• **WORK REQUEST A**
Format the entries as a numbered list, from their first line through the line containing "подтверждать свою профпригодность", omitting blank lines.

### PASSAGE

Cant sell the bears display and give away the bear that will not work folks have tried that before with ducks.DNR as been known to shown up and take the FREE bear or duck and leave you the display. Dont try any games they dont play around.

Kim
"I bring life back to dead animals for a living"


----------



## Throwback (Aug 3, 2010)

Ihunt said:


> "Sell" the mount the bear is standing on and then "give" them the bear.



and them "get" a ticket. 


T


----------



## Coastie (Aug 4, 2010)

Sterlo58 said:


> I have not found that anywhere. I am not sayin you are wrong but I can't find the law. I know it is illegal to sell meat, and hides but not sure about mounts.



This is about as close as it comes to finding the actual law in the regs. There may be a different interpretation of it at some level but I am not aware of it. 

page 14 of the current regulation booklet, item 13 of unlawful activities:
"Selling or purchasing any game species or parts thereof, except antlers, hides and tails of legally taken deer, tails of legally taken squirells, and legally taken alligator products"

As to the why of it, you would have to consult your local law enforcement folks at the regional DNR office where you live. I believe it may have to do with the federal cites laws concerning wildlife species but I am not a law enforcement officer or an attorney.


----------

######
### RECORDS PROVIDED

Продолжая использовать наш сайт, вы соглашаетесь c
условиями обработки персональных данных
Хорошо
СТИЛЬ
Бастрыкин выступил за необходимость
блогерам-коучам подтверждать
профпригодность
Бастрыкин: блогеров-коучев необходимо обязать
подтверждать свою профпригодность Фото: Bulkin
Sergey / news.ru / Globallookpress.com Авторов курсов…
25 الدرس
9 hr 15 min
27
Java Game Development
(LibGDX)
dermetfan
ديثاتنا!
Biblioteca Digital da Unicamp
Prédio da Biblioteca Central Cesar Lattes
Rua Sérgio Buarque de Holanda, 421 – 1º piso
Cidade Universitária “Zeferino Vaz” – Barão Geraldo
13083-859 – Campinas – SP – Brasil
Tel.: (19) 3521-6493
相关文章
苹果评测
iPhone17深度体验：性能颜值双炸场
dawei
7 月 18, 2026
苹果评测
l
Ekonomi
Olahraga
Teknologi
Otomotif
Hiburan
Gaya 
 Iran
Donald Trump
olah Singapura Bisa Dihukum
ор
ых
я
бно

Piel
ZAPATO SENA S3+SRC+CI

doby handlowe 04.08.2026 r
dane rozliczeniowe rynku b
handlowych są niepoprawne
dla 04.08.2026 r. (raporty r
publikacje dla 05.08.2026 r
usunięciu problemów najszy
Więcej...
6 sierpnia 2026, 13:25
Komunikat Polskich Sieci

######

• **WORK REQUEST B**
From the thread on selling bear mounts, quote the passage from "This is about" to "or an attorney.".

• **TASK RESPONSE A**
1. Продолжая использовать наш сайт, вы соглашаетесь c
2. условиями обработки персональных данных
3. Хорошо
4. СТИЛЬ
5. Бастрыкин выступил за необходимость
6. блогерам-коучам подтверждать
7. профпригодность
8. Бастрыкин: блогеров-коучев необходимо обязать
9. подтверждать свою профпригодность Фото: Bulkin

• **TASK RESPONSE B**
This is about as close as it comes to finding the actual law in the regs. There may be a different interpretation of it at some level but I am not aware of it. 

page 14 of the current regulation booklet, item 13 of unlawful activities:
"Selling or purchasing any game species or parts thereof, except antlers, hides and tails of legally taken deer, tails of legally taken squirells, and legally taken alligator products"

As to the why of it, you would have to consult your local law enforcement folks at the regional DNR office where you live. I believe it may have to do with the federal cites laws concerning wildlife species but I am not a law enforcement officer or an attorney.